这是完全有效的,因为C99,但是它不是任何标准的c++: c++需要数组类型的大小来编译时间常量。在这方面,c++现在比C晚了15年,而且这种情况不会很快改变(c++ 17的可变长度数组建议没有接近C99可变长度数组的功能)。
#6
3
2D C-style arrays in C and C++ are a block of memory of size rows * columns * sizeof(datatype) bytes.
C和c++中的2D C样式数组是一个大小为行*列* sizeof(数据类型)字节的内存块。
The actual [row][column] dimensions exist only statically at compile time. There's nothing there dynamically at runtime!
实际的[row][列]维度仅在编译时静态存在。在运行时没有动态的东西!
So, as others have mentioned, you can implement
因此,正如其他人提到的,您可以实现
int array [ rows ] [ columns ];
As:
为:
int array [ rows * columns ]
Or as:
或者为:
int * array = malloc ( rows * columns * sizeof(int) );
Next: Declaring a variably sized array. In C this is possible:
接下来:声明一个可变大小的数组。在C中,这是可能的:
int main( int argc, char ** argv )
{
assert( argc > 2 );
int rows = atoi( argv[1] );
int columns = atoi( argv[2] );
assert(rows > 0 && columns > 0);
int data [ rows ] [ columns ]; // Yes, legal!

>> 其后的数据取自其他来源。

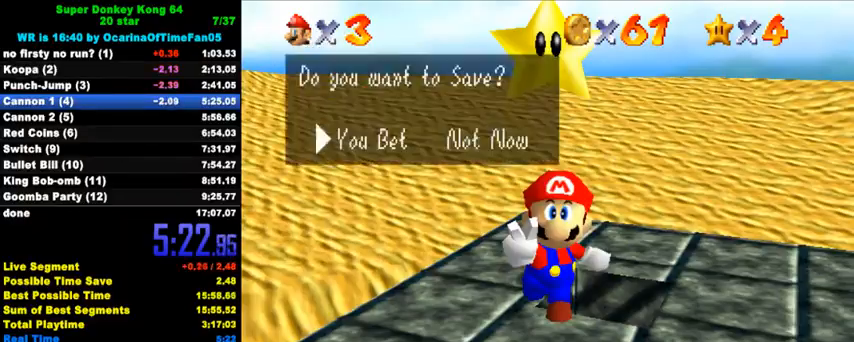
{"keys": ["left"], "events": [[33, "shift", "down"], [100, "shift", "up"], [167, "shift", "down"], [233, "shift", "up"], [300, "shift", "down"], [333, "left", "down"], [333, "right", "up"], [433, "shift", "up"]]}
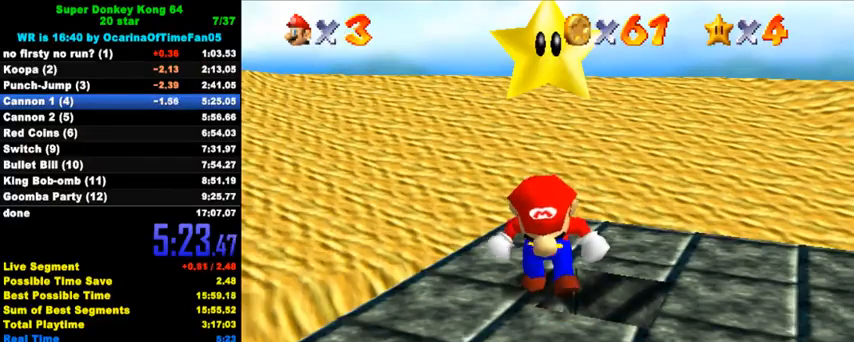
{"keys": ["down", "left"], "events": [[333, "a", "down"], [333, "d", "down"], [333, "s", "down"], [400, "down", "down"], [467, "a", "up"], [467, "d", "up"], [467, "s", "up"]]}
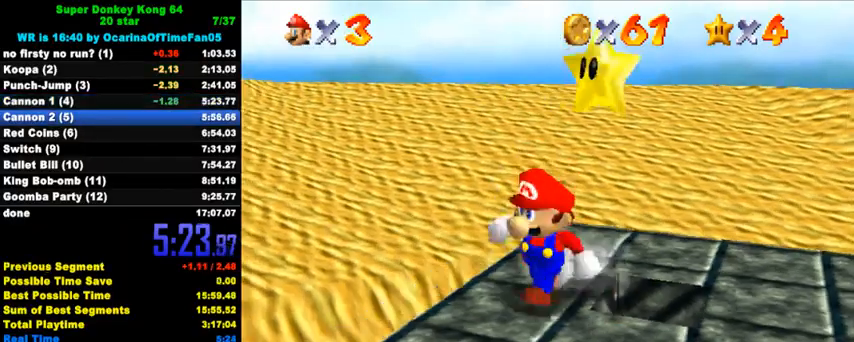
{"keys": ["right", "up"], "events": [[33, "a", "down"], [33, "d", "down"], [33, "s", "down"], [67, "left", "up"], [133, "a", "up"], [133, "d", "up"], [133, "right", "down"], [133, "s", "up"], [200, "a", "down"], [200, "d", "down"], [200, "s", "down"], [233, "down", "up"], [300, "a", "up"], [300, "d", "up"], [300, "s", "up"], [400, "up", "down"]]}
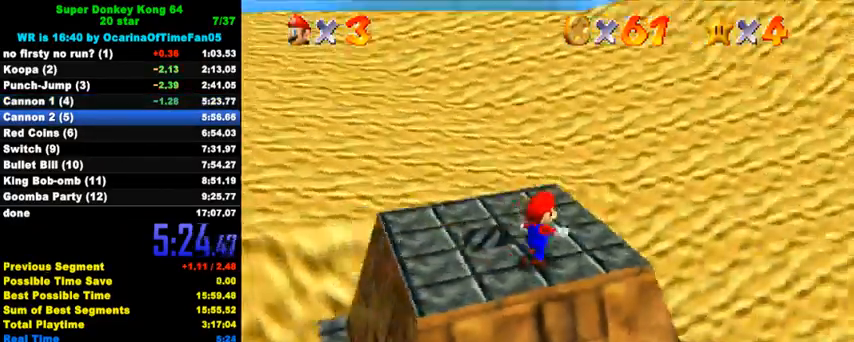
{"keys": ["right"], "events": [[67, "shift", "down"], [133, "shift", "up"], [367, "up", "up"], [433, "w", "down"], [500, "w", "up"]]}
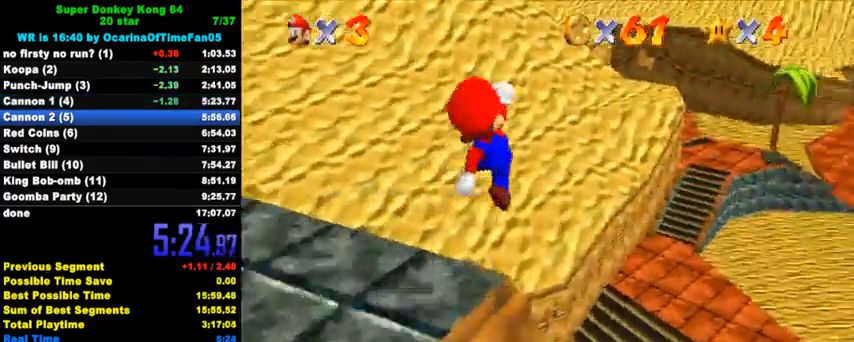
{"keys": ["right"], "events": [[167, "right", "up"], [267, "down", "down"], [367, "right", "down"], [500, "down", "up"]]}
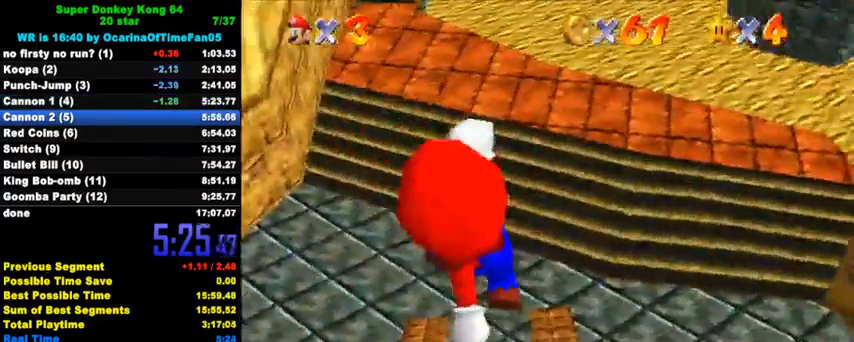
{"keys": ["up"], "events": [[133, "right", "up"], [133, "up", "down"]]}
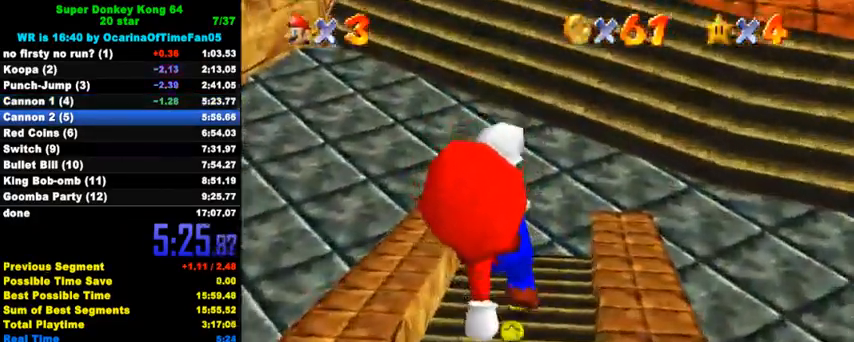
{"keys": ["up"], "events": [[100, "left", "down"], [233, "left", "up"], [267, "right", "down"], [333, "ctrl", "down"], [433, "ctrl", "up"], [467, "right", "up"]]}
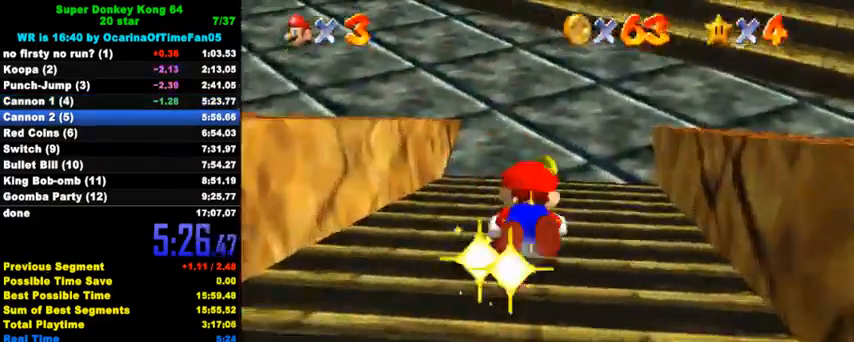
{"keys": ["ctrl", "left", "shift", "up"], "events": [[233, "left", "down"], [400, "ctrl", "down"], [467, "shift", "down"]]}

memset( &data, 0, sizeof(data) );
print( rows, columns, data );
manipulate( rows, columns, data );
print( rows, columns, data );
}
In C you can just pass the variably-sized array around the same as a non-variably-sized array:
在C中,你可以将不同大小的数组与非不同大小的数组一样传递给它:
void manipulate( int theRows, int theColumns, int theData[theRows][theColumns] )
{
for ( int r = 0; r < theRows; r ++ )
for ( int c = 0; c < theColumns; c ++ )
theData[r][c] = r*10 + c;
}
However, in C++ that is not possible. You need to allocate the array using dynamic allocation, e.g.:
但是,在c++中,这是不可能的。您需要使用动态分配来分配数组,例如:
int *array = new int[rows * cols]();
or preferably (with automated memory management)
或者更好(使用自动内存管理)
std::vector<int> array(rows * cols);
Then the functions must be modified to accept 1-dimensional data:
然后对函数进行修改,接受一维数据:
void manipulate( int theRows, int theColumns, int *theData )
{
for ( int r = 0; r < theRows; r ++ )
for ( int c = 0; c < theColumns; c ++ )
theData[r * theColumns + c] = r*10 + c;
}
#7
2
If you're using C instead of C++ you might want to look at the Array_T abstraction in Dave Hanson's library C Interfaces and Implementations. It's exceptionally clean and well designed. I have my students do a two-dimensional version as an exercise. You could do that or simply write an additional function that does an index mapping, e.g.,
如果您使用的是C而不是c++,您可能想看看Dave Hanson的库C接口和实现中的Array_T抽象。它特别干净,设计得很好。我让我的学生做一个二维的版本作为练习。你可以这样做,或者简单地写一个做索引映射的函数,例如,
void *Array_get_2d(Array_T a, int width, int height, int i, int j) {
return Array_get(a, j * width, i, j);
}
It is a bit cleaner to have a separate structure where you store the width, the height, and a pointer to the elements.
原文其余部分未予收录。